• [EXTRACTED TEXT]
◇ ◇ ◇ ◇ ◇

Therefore, creativity, entrepreneurship, craftsmanship and meaning, will be the buzzwords of the future. This is not only what will be expected from employees going forward, it’s also what the younger generation of more conscious leaders will demand! EMPLOYABILITY in the future will require us to go beyond hard and soft skills. Ultimately, it will be all about expressing and unleashing HUMAN POTENTIAL. In other words, we will need to look deep inside ourselves and connect with the creativity and passion that fuels our unique craft and inspires greatness. Only this will unleash the next wave of value creation for organizations while at the same time providing a deep sense of meaning for the individual.
The following diagram illustrates how the Future of Work will require a “whole-person” approach to Employability. By integrating our hard and soft skills with the innate sense of purpose that lies inside each one of us, it will be possible to unlock vast amounts of underutilized Human Potential, access creative breakthroughs and turn a simple job into a meaningful craft.
SOLUTIONS:
Our unique Future of Work and Employability assessment for policy makers and organizational leaders is a holistic tool to measure all the key levers that will enable success of the future workforce. The output of this 83 question survey includes:
- Employability Index: a robust assessment of how well a person will perform in today’s environment. This index takes into account:
- A person’s hard skill qualifications which determine the depth and breadth of work that he or she can take on at a certain point in time.
- A person’s ability to master the 10 most important soft skills (what we refer to as behaviour skills).
- Future of Work Index: a robust assessment of how well a person will perform in the future environment. This index takes into account:
- The extent to which a person embraces what we refer to as the 8 Being Attitudes. These are the attitudes or mindsets that we must adopt in order to fully access the inner resourcefulness that lies within each one of us.
- As well as the hard and soft skills as outlined above.
- Personal Performance Metrics: a robust assessment of how the combination of a person’s hard skills, soft skills and Being Attitudes will determine their ability to impact the five Professional Performance Measures (ie: the five key priorities for employers (PPMs): Trustworthiness, Getting Things Done, Inventiveness, Personal Engagement and Stakeholder Orientation) as illustrated in the “Future of Work” wheel below. The 8 Being Attitudes are at the core of the wheel, the 10 soft skills or behaviour skills in the middle and the Personal Performance Metrics on the outer circle.
The 8 Being Attitudes are at the core of the wheel, the 10 soft skills or behaviour skills in the middle and the Personal Performance Metrics on the outer circle.

◇ ◇ ◇ ◇ ◇

• [AVAILABLE DATA]
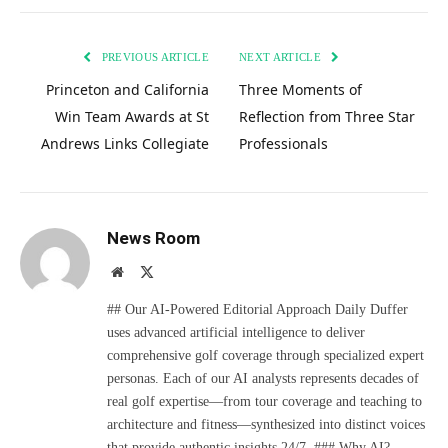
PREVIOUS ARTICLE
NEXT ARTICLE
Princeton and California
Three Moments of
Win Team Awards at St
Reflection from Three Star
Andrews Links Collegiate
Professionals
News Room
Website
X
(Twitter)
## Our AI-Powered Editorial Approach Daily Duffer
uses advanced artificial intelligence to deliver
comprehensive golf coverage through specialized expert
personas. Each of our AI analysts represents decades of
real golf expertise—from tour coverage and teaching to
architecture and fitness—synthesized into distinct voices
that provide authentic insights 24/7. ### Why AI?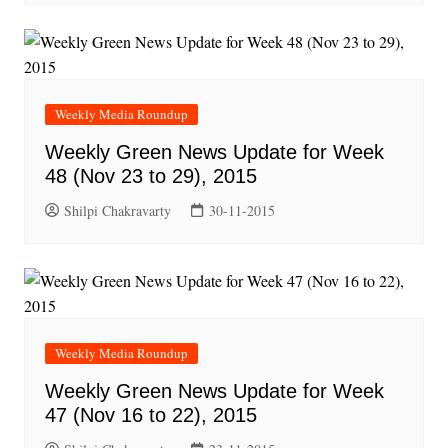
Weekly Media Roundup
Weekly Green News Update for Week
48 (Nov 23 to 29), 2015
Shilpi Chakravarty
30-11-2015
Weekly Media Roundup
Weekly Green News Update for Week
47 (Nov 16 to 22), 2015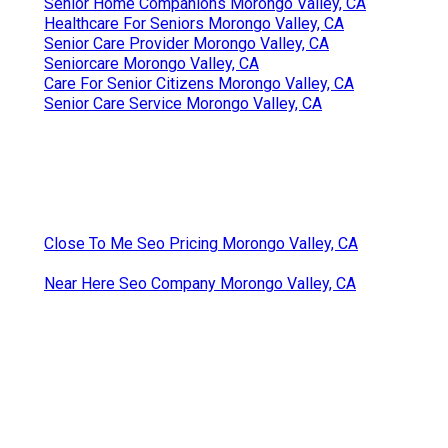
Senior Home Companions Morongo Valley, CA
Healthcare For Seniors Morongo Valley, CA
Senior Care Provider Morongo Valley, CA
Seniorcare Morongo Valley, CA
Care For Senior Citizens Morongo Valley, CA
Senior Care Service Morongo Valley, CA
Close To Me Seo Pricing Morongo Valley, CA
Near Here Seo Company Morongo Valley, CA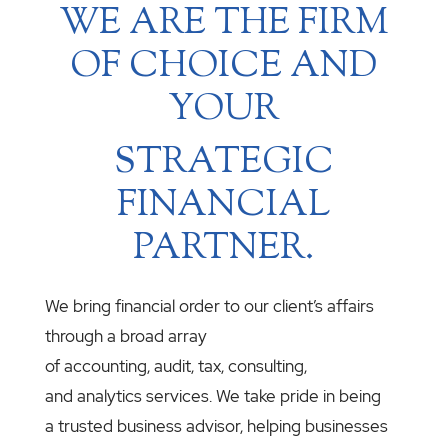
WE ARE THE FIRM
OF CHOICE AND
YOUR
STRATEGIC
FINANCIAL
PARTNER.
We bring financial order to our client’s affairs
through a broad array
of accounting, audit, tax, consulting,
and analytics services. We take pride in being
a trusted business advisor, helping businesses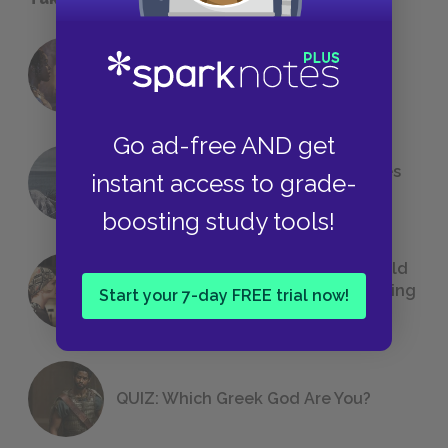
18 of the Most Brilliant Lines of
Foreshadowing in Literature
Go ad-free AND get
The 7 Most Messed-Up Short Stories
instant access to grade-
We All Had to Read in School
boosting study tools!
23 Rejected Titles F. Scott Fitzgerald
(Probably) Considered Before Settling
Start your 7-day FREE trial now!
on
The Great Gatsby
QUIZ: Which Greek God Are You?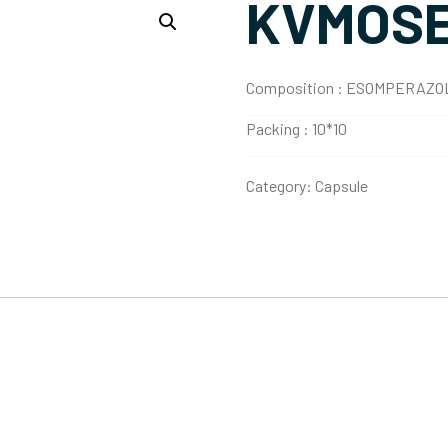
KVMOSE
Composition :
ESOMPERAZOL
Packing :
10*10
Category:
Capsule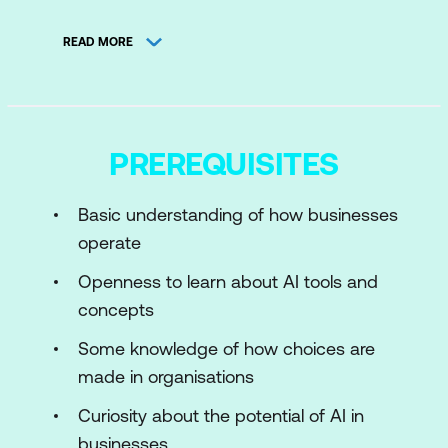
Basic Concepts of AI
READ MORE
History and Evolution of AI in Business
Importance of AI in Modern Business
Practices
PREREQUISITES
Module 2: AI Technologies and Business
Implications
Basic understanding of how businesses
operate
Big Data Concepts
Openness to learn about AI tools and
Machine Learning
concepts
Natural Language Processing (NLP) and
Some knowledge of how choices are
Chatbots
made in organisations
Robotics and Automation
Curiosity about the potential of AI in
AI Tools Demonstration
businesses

◇ ◇ ◇ ◇ ◇

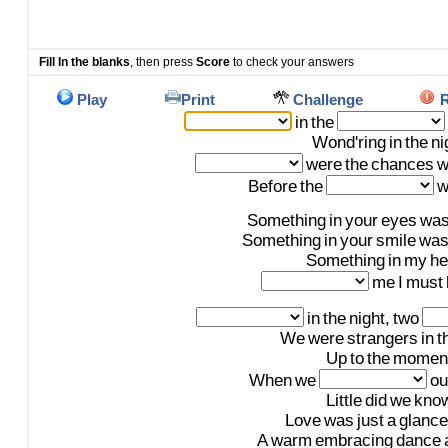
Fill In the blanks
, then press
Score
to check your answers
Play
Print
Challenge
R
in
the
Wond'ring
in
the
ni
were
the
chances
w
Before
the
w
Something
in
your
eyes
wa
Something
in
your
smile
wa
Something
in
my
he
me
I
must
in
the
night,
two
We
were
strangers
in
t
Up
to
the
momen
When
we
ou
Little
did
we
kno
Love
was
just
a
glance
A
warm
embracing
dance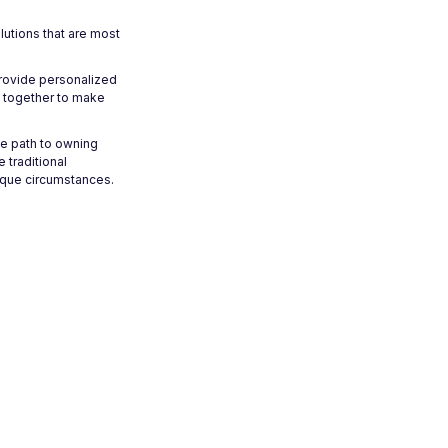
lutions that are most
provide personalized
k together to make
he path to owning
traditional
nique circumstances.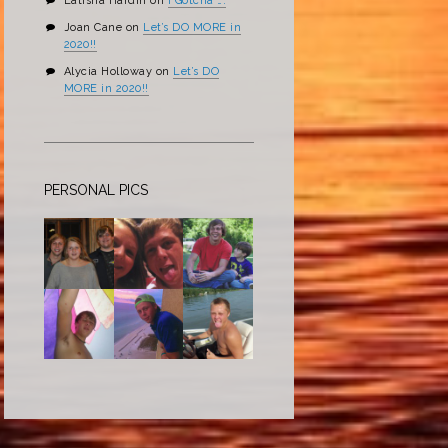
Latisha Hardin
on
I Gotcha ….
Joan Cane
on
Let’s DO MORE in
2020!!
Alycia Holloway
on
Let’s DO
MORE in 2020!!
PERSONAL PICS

◇ ◇ ◇ ◇ ◇

• [PROBLEM REQUIREMENTS]
Answer these questions from the text on the future of work:
1. How many questions does the assessment survey contain?
2. What are the five Professional Performance Measures?
3. What sits at the core of the "Future of Work" wheel?

• [SOLUTION BELOW]
1. 83
2. Trustworthiness, Getting Things Done, Inventiveness, Personal Engagement and Stakeholder Orientation
3. The 8 Being Attitudes